Regia: Nicolas Philibert
Il maestro: Georges Lopez; Gli alunni della classe: Alizè, Axel, Guillame, Jessie, Jojo, Johann, Jonathan, Julien, Laura, Létitia, Marie-Elisabeth, Nathalie, Olivier Le famiglie: Chanimbaud, Dujardin, Garrido, Jeune, Lacombe, Olléon, Ponte, Rochés, Thouvenin
Fotografia: Katell Djian, Laurent Didier
Suono: Julien Cloquet
Montaggio: Nicolas Philibert
Direttore di produzione: Isabelle Pailley Sandoz
Direttore associato: Serge Lalou
2002, Francia, colore durata: 1h44 Bim Distribuzione

Essere e avere, prima di diventare un dilemma esistenziale o un rompicapo irrisolvibile, sono una filastrocca buffa e faticosa che si impara alla scuola elementare.
Ed è proprio lì che Nicolas Philibert (il regista) è andato a rintracciarli: un ritorno all’origine della conoscenza e alla formazione della coscienza, con il desiderio (questa seconda volta) di testimonianza.

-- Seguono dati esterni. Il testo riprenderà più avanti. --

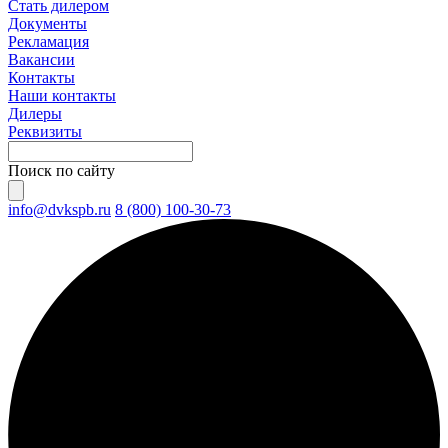
Стать дилером
Документы
Рекламация
Вакансии
Контакты
Наши контакты
Дилеры
Реквизиты
Поиск по сайту
info@dvkspb.ru
8 (800) 100-30-73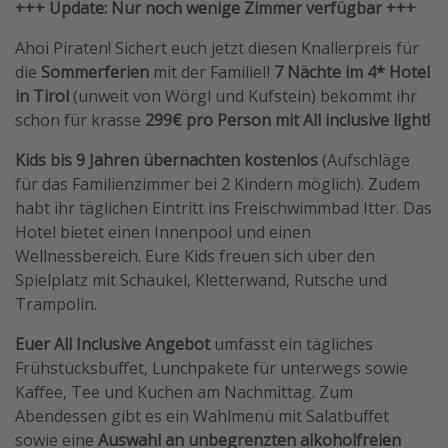
+++ Update: Nur noch wenige Zimmer verfügbar +++
Ahoi Piraten! Sichert euch jetzt diesen Knallerpreis für
die
Sommerferien
mit der FamilieI!
7 Nächte im 4* Hotel
in Tirol
(unweit von Wörgl und Kufstein) bekommt ihr
schon für krasse
299€ pro Person mit All inclusive light!
Kids bis 9 Jahren übernachten kostenlos
(Aufschläge
für das Familienzimmer bei 2 Kindern möglich). Zudem
habt ihr täglichen Eintritt ins Freischwimmbad Itter. Das
Hotel bietet einen Innenpool und einen
Wellnessbereich. Eure Kids freuen sich über den
Spielplatz mit Schaukel, Kletterwand, Rutsche und
Trampolin.
Euer All Inclusive Angebot
umfasst ein tägliches
Frühstücksbuffet, Lunchpakete für unterwegs sowie
Kaffee, Tee und Kuchen am Nachmittag. Zum
Abendessen gibt es ein Wahlmenü mit Salatbuffet
sowie eine
Auswahl an unbegrenzten alkoholfreien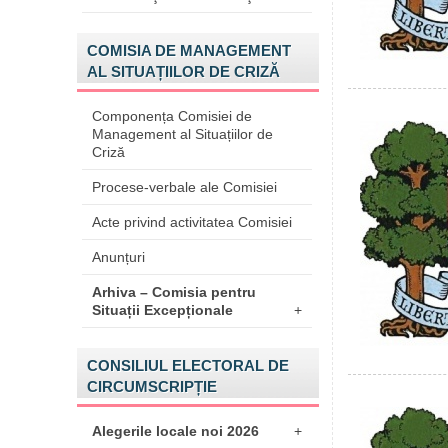
COMISIA DE MANAGEMENT
AL SITUAȚIILOR DE CRIZĂ
Componența Comisiei de
Management al Situațiilor de
Criză
Procese-verbale ale Comisiei
Acte privind activitatea Comisiei
Anunțuri
Arhiva – Comisia pentru
Situații Excepționale
+
CONSILIUL ELECTORAL DE
CIRCUMSCRIPȚIE
Alegerile locale noi 2026
+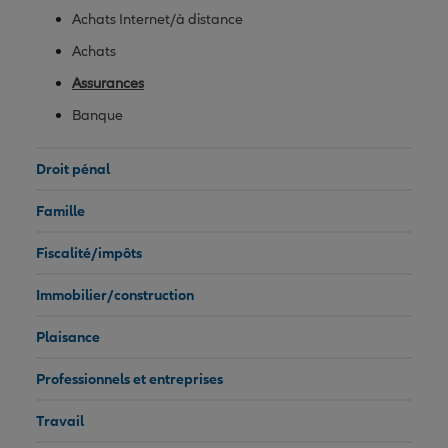
Achats Internet/à distance
Achats
Assurances
Banque
Droit pénal
Famille
Fiscalité/impôts
Immobilier/construction
Plaisance
Professionnels et entreprises
Travail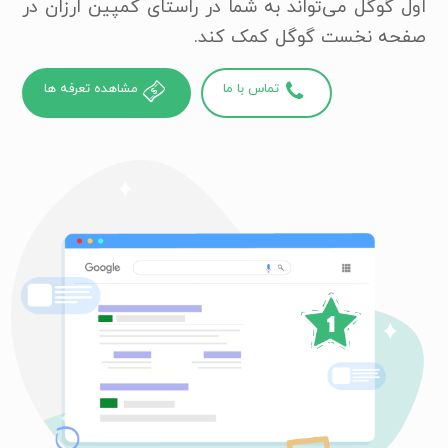
اول گوگل می‌تواند به شما در راستای کمپین ارزان در
صفحه نخست گوگل کمک کند.
تماس با ما
مشاهده تعرفه ها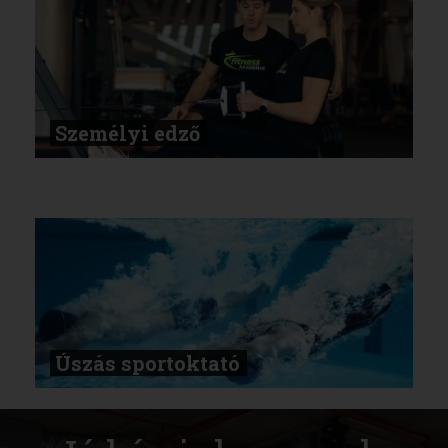
Személyi edző
Úszás sportoktató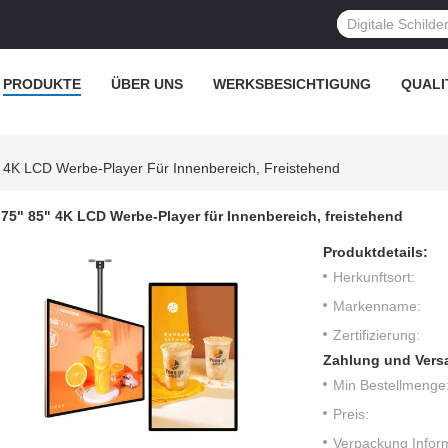
PRODUKTE
ÜBER UNS
WERKSBESICHTIGUNG
QUALI
" 4K LCD Werbe-Player Für Innenbereich, Freistehend
75" 85" 4K LCD Werbe-Player für Innenbereich, freistehend
Produktdetails:
Herkunftsort:
Markenname:
Zertifizierung:
Zahlung und Vers
Min Bestellmenge
Preis:
Verpackung Infor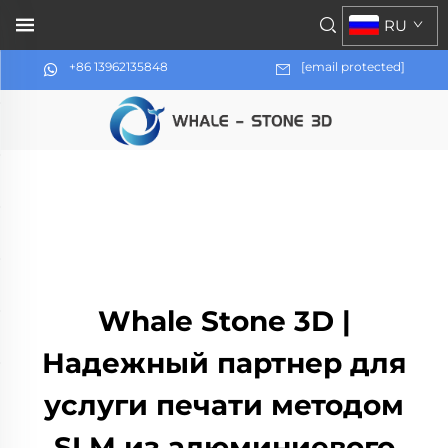
RU
+86 13962135848
[email protected]
Whale Stone 3D |
Надежный партнер для
услуги печати методом
SLM из алюминиевого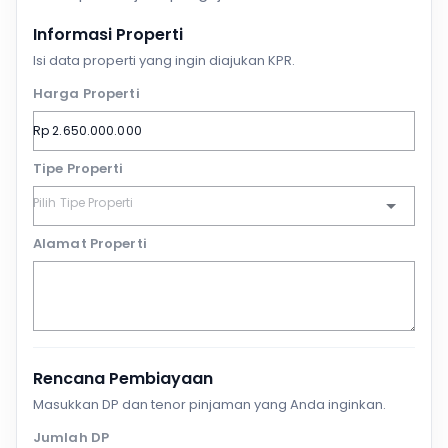
Informasi Properti
Isi data properti yang ingin diajukan KPR.
Harga Properti
Tipe Properti
Alamat Properti
Rencana Pembiayaan
Masukkan DP dan tenor pinjaman yang Anda inginkan.
Jumlah DP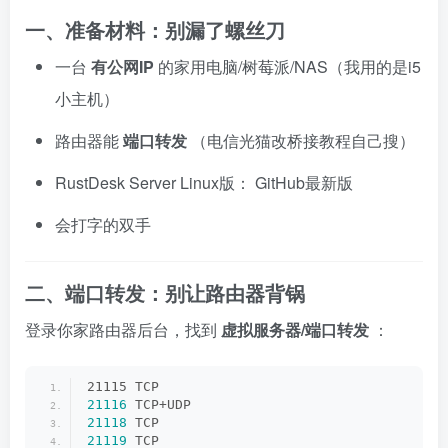
一、准备材料：别漏了螺丝刀
一台
有公网IP
的家用电脑/树莓派/NAS（我用的是i5
小主机）
路由器能
端口转发
（电信光猫改桥接教程自己搜）
RustDesk Server Linux版：
GitHub最新版
会打字的双手
二、端口转发：别让路由器背锅
登录你家路由器后台，找到
虚拟服务器/端口转发
：
21115 TCP
21116
 TCP+UDP
21118
 TCP
21119
 TCP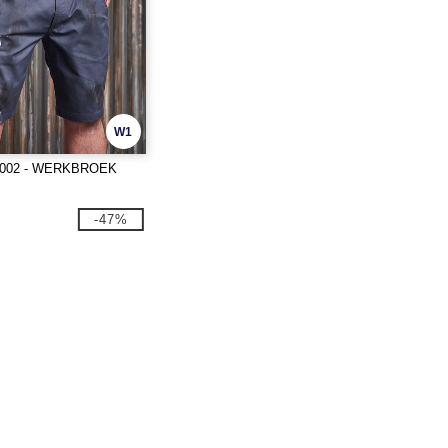
W1
JZ002 - WERKBROEK
-47%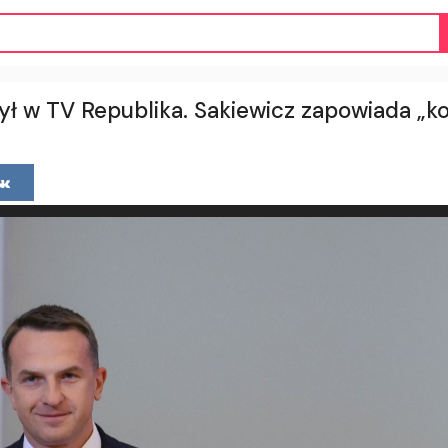
ył w TV Republika. Sakiewicz zapowiada „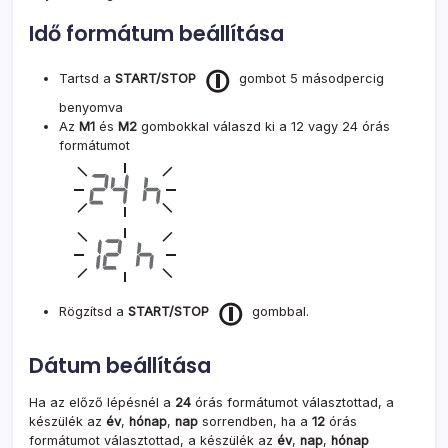
Idő formátum beállítása
Tartsd a
START/STOP
gombot 5 másodpercig
benyomva
Az
M1
és
M2
gombokkal válaszd ki a 12 vagy 24 órás
formátumot
Rögzítsd a
START/STOP
gombbal.
Dátum beállítása
Ha az előző lépésnél a
24
órás formátumot választottad, a
készülék az
év
,
hónap
,
nap
sorrendben, ha a
12
órás
formátumot választottad, a készülék az
év
,
nap
,
hónap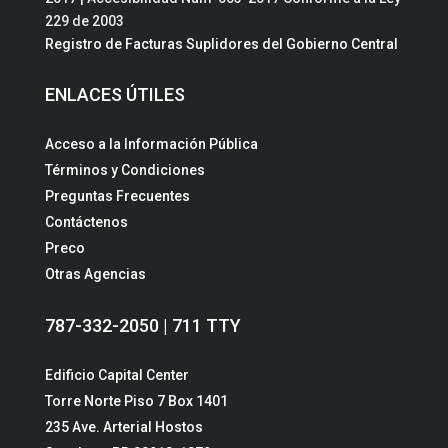
229 de 2003
Registro de Facturas Suplidores del Gobierno Central
ENLACES ÚTILES
Acceso a la Información Pública
Términos y Condiciones
Preguntas Frecuentes
Contáctenos
Preco
Otras Agencias
787-332-2050 | 711 TTY
Edificio Capital Center
Torre Norte Piso 7 Box 1401
235 Ave. Arterial Hostos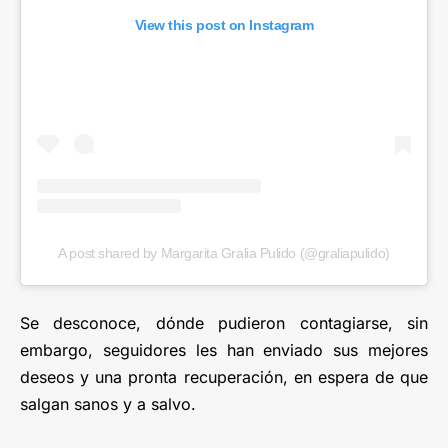
View this post on Instagram
A post shared by Margarita Gralia Pulido (@graliapulido)
Se desconoce, dónde pudieron contagiarse, sin
embargo, seguidores les han enviado sus mejores
deseos y una pronta recuperación, en espera de que
salgan sanos y a salvo.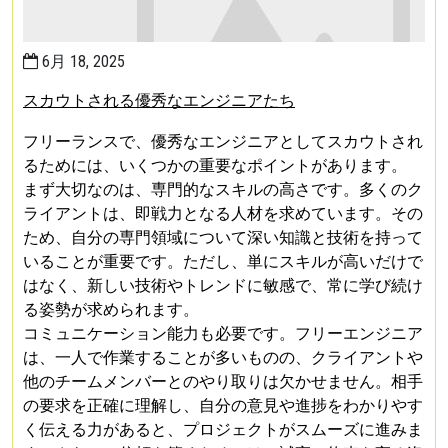
6月 18, 2025
スカウトされる優秀なエンジニアたち
フリーランスで、優秀なエンジニアとしてスカウトされ
るためには、いくつかの重要なポイントがあります。
まず大切なのは、専門的なスキルの高さです。多くのク
ライアントは、即戦力となる人材を求めています。その
ため、自分の専門領域について深い知識と技術を持って
いることが重要です。ただし、単にスキルが高いだけで
はなく、新しい技術やトレンドに敏感で、常に学び続け
る姿勢が求められます。
コミュニケーション能力も必要です。フリーエンジニア
は、一人で作業することが多いものの、クライアントや
他のチームメンバーとのやり取りは欠かせません。相手
の要求を正確に理解し、自分の意見や進捗をわかりやす
く伝える力があると、プロジェクトがスムーズに進みま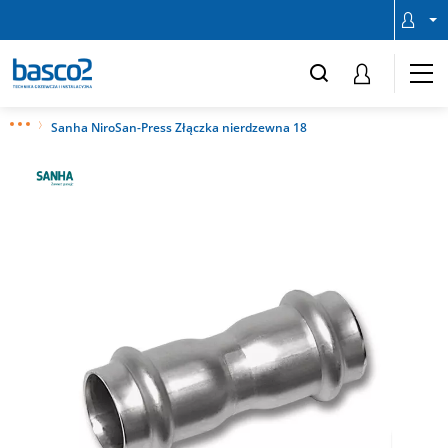
Sanha NiroSan-Press Złączka nierdzewna 18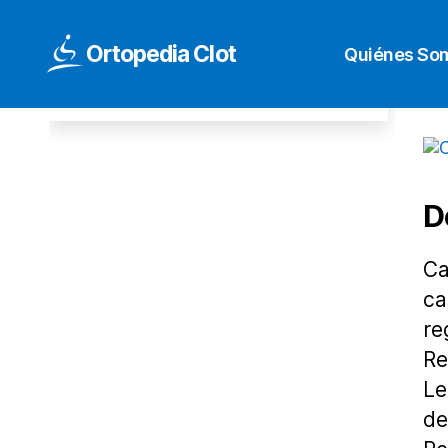
INCORPORADOR TRAPECIO PARA
Ortopedia Clot
CAMA GERIA PINTADO
Quiénes So
125,00
€
D
Ca
ca
re
Re
Le
de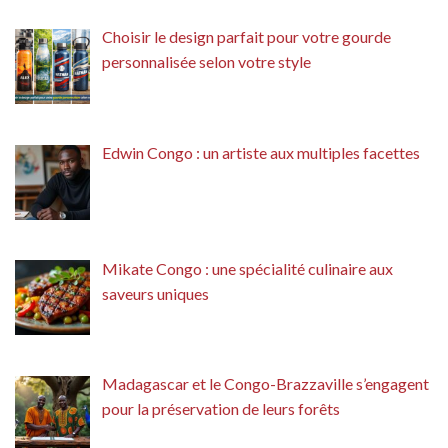
Choisir le design parfait pour votre gourde
personnalisée selon votre style
Edwin Congo : un artiste aux multiples facettes
Mikate Congo : une spécialité culinaire aux
saveurs uniques
Madagascar et le Congo-Brazzaville s’engagent
pour la préservation de leurs forêts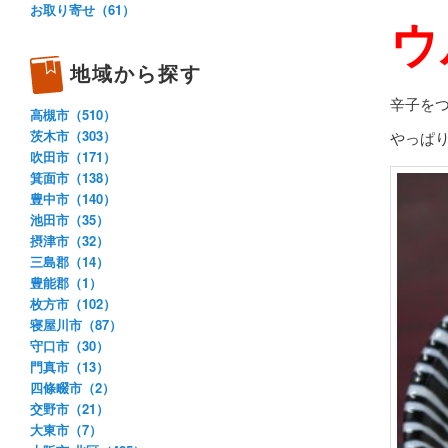
お取り寄せ（61）
ウ
地域から探す
辛子を
高槻市（510）
茨木市（303）
やっぱ
吹田市（171）
箕面市（138）
豊中市（140）
池田市（35）
摂津市（32）
三島郡（14）
豊能郡（1）
枚方市（102）
寝屋川市（87）
守口市（30）
門真市（13）
四條畷市（2）
交野市（21）
大東市（7）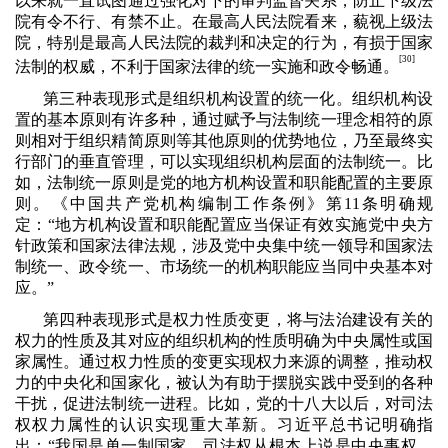
以来就一直试图通过强化对下的审判监督关系，防止下级法
院有令不行、有禁不止。在最高人民法院看来，藐视上级法
院，特别是最高人民法院的裁判和决定的行为，有损于国家
[30]
法制的权威，不利于国家法律的统一实施和政令畅通。
第三种表现形式是组织机构设置的统一化。组织机构设
置的基本原则有许多种，通过赋予与法制统一理念相符的原
则相对于组织精简原则等其他原则的优势地位，乃至最终实
行部门的垂直管理，可以实现组织机构层面的法制统一。比
如，法制统一原则是党的地方机构设置和职能配置的主要原
则。《中国共产党机构编制工作条例》第
11
条明确规
定：“地方机构设置和职能配置应当保证有效实施党中央方
针政策和国家法律法规，涉及党中央集中统一领导和国家法
制统一、政令统一、市场统一的机构职能应当同中央基本对
应。”
第四种表现形式是权力性质变更，将与法治建设有关的
权力的性质及其对应的组织机构的性质明确为中央属性或国
家属性。通过权力性质的变更实现权力来源的调整，推动权
力的中央化和国家化，被认为有助于摆脱实践中受到的各种
干扰，促进法制统一进程。比如，党的十八大以后，对司法
权权力属性的认识实现重大革新。习近平总书记明确指
出：“我国是单一制国家，司法权从根本上说是中央事权。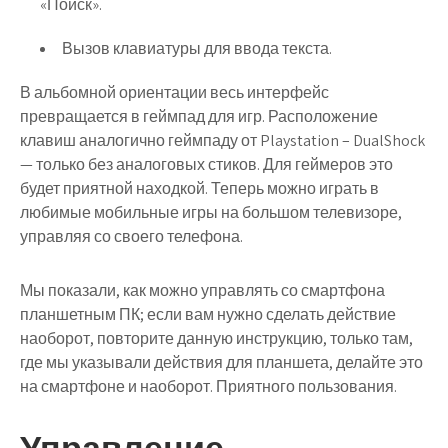
«Поиск».
Вызов клавиатуры для ввода текста.
В альбомной ориентации весь интерфейс
превращается в геймпад для игр. Расположение
клавиш аналогично геймпаду от Playstation – DualShock
— только без аналоговых стиков. Для геймеров это
будет приятной находкой. Теперь можно играть в
любимые мобильные игры на большом телевизоре,
управляя со своего телефона.
Мы показали, как можно управлять со смартфона
планшетным ПК; если вам нужно сделать действие
наоборот, повторите данную инструкцию, только там,
где мы указывали действия для планшета, делайте это
на смартфоне и наоборот. Приятного пользования.
Управление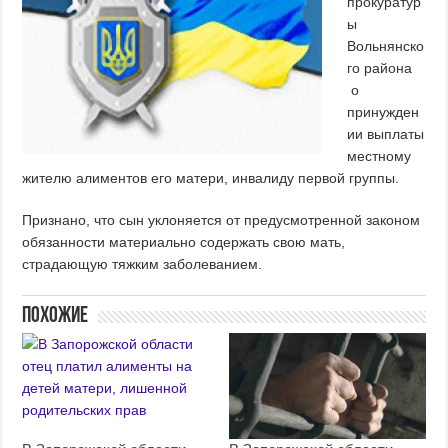
прокуратур
ы
Вольнянско
го района
о
принужден
ии выплаты
местному
жителю алиментов его матери, инвалиду первой группы.
Признано, что сын уклоняется от предусмотренной законом
обязанности материально содержать свою мать,
страдающую тяжким заболеванием.
Похожие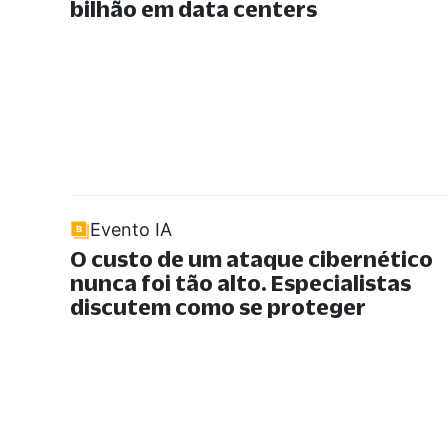
bilhão em data centers
Evento IA
O custo de um ataque cibernético
nunca foi tão alto. Especialistas
discutem como se proteger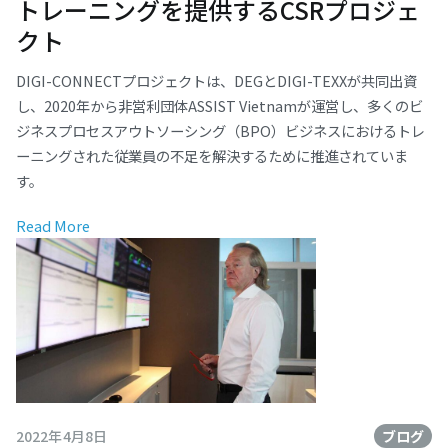
トレーニングを提供するCSRプロジェ
クト
DIGI-CONNECTプロジェクトは、DEGとDIGI-TEXXが共同出資
し、2020年から非営利団体ASSIST Vietnamが運営し、多くのビ
ジネスプロセスアウトソーシング（BPO）ビジネスにおけるトレ
ーニングされた従業員の不足を解決するために推進されていま
す。
Read More
2022年4月8日
ブログ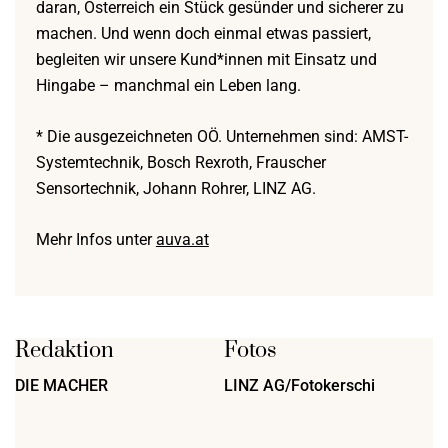
daran, Österreich ein Stück gesünder und sicherer zu
machen. Und wenn doch einmal etwas passiert,
begleiten wir unsere Kund*innen mit Einsatz und
Hingabe – manchmal ein Leben lang.
* Die ausgezeichneten OÖ. Unternehmen sind: AMST-
Systemtechnik, Bosch Rexroth, Frauscher
Sensortechnik, Johann Rohrer, LINZ AG.
Mehr Infos unter
auva.at
Redaktion
Fotos
DIE MACHER
LINZ AG/Fotokerschi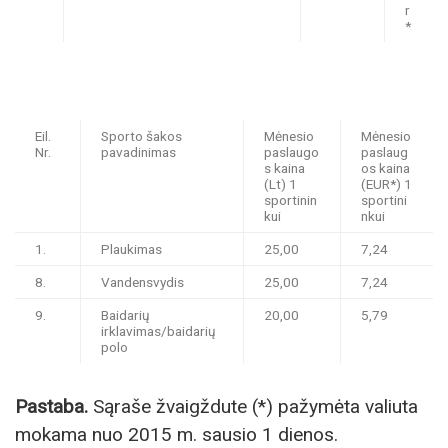
r
*
Eil.
Sporto šakos
Mėnesio
Mėnesio
Nr.
pavadinimas
paslaugo
paslaug
s kaina
os kaina
(Lt) 1
(EUR*) 1
sportinin
sportini
kui
nkui
1.
Plaukimas
25,00
7,24
8.
Vandensvydis
25,00
7,24
9.
Baidarių
20,00
5,79
irklavimas/baidarių
polo
Pastaba.
Sąraše žvaigždute (*) pažymėta valiuta
mokama nuo 2015 m. sausio 1 dienos.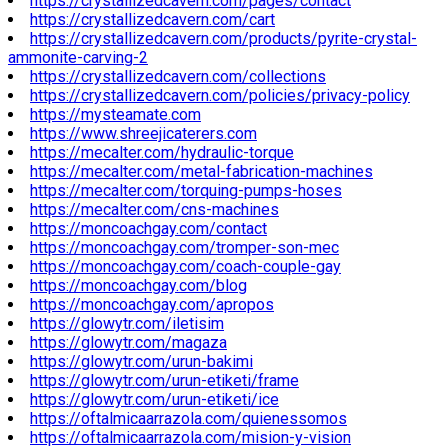
https://crystallizedcavern.com/pages/contact
https://crystallizedcavern.com/cart
https://crystallizedcavern.com/products/pyrite-crystal-
ammonite-carving-2
https://crystallizedcavern.com/collections
https://crystallizedcavern.com/policies/privacy-policy
https://mysteamate.com
https://www.shreejicaterers.com
https://mecalter.com/hydraulic-torque
https://mecalter.com/metal-fabrication-machines
https://mecalter.com/torquing-pumps-hoses
https://mecalter.com/cns-machines
https://moncoachgay.com/contact
https://moncoachgay.com/tromper-son-mec
https://moncoachgay.com/coach-couple-gay
https://moncoachgay.com/blog
https://moncoachgay.com/apropos
https://glowytr.com/iletisim
https://glowytr.com/magaza
https://glowytr.com/urun-bakimi
https://glowytr.com/urun-etiketi/frame
https://glowytr.com/urun-etiketi/ice
https://oftalmicaarrazola.com/quienessomos
https://oftalmicaarrazola.com/mision-y-vision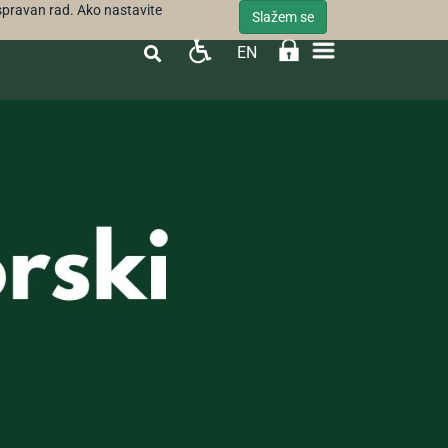
ispravan rad. Ako nastavite
Slažem se
EN


Philibert ha messo la sua macchina da presa dentro l’unica aula di una scuola elementare della campagna francese, e ha osservato l’intero anno scolastico dei bambini e del loro maestro.
La prima cosa che si nota è la bravura estrema con cui è riuscito a mimetizzare, “nascondere” il suo strumento: la macchina da presa, che in quanto strumento, segna in ogni caso, almeno la distanza (focale) tra chi guarda e chi è guardato. Invece in questo lavoro lo sguardo è delicato, attento a non far rumore o intromettersi troppo precipitosamente negli affari altrui, per poter cogliere con pienezza e autenticità le emozioni in gioco.
La mimetizzazione della macchina da presa è talmente riuscita che fa pensare a quelle scene da fumetto in cui i rapinatori entrano nella casa da razziare, e riescono a ingannare il cane da guardia coprendo con la carne il proprio odore e quello delle loro armi; ecco in questo film la macchina da presa è come se fosse avvolta in una immensa polpetta di carne…, di giocattoli.
L’autenticità che Etre et Avoir ci mostra non è quella ricostruita del cinema, ma quella pura della “realtà”: questo è un documentario, e non una rappresentazione, un film. Ma non è un documentario dal semplice profilo cronistico, un reportage. E’ un’indagine svolta con attenzione e immedesimazione, un viaggio dentro le emozioni dei protagonisti che non sono attori, nel senso che non interpretano un ruolo, ma sono se stessi, mentre giocano (vivono) quel ruolo.
Un viaggio alla prima coniugazione dei verbi, al rapporto magnetico che sempre si istaura fra allievi e maestro, dentro il loro profondo e fertilissimo scambio di umanità.
E, alla fine, per noi (i grandi), è un viaggio a ritroso, a scuola, dove la coscienza si è formata, quando essere e avere erano solo una filastrocca.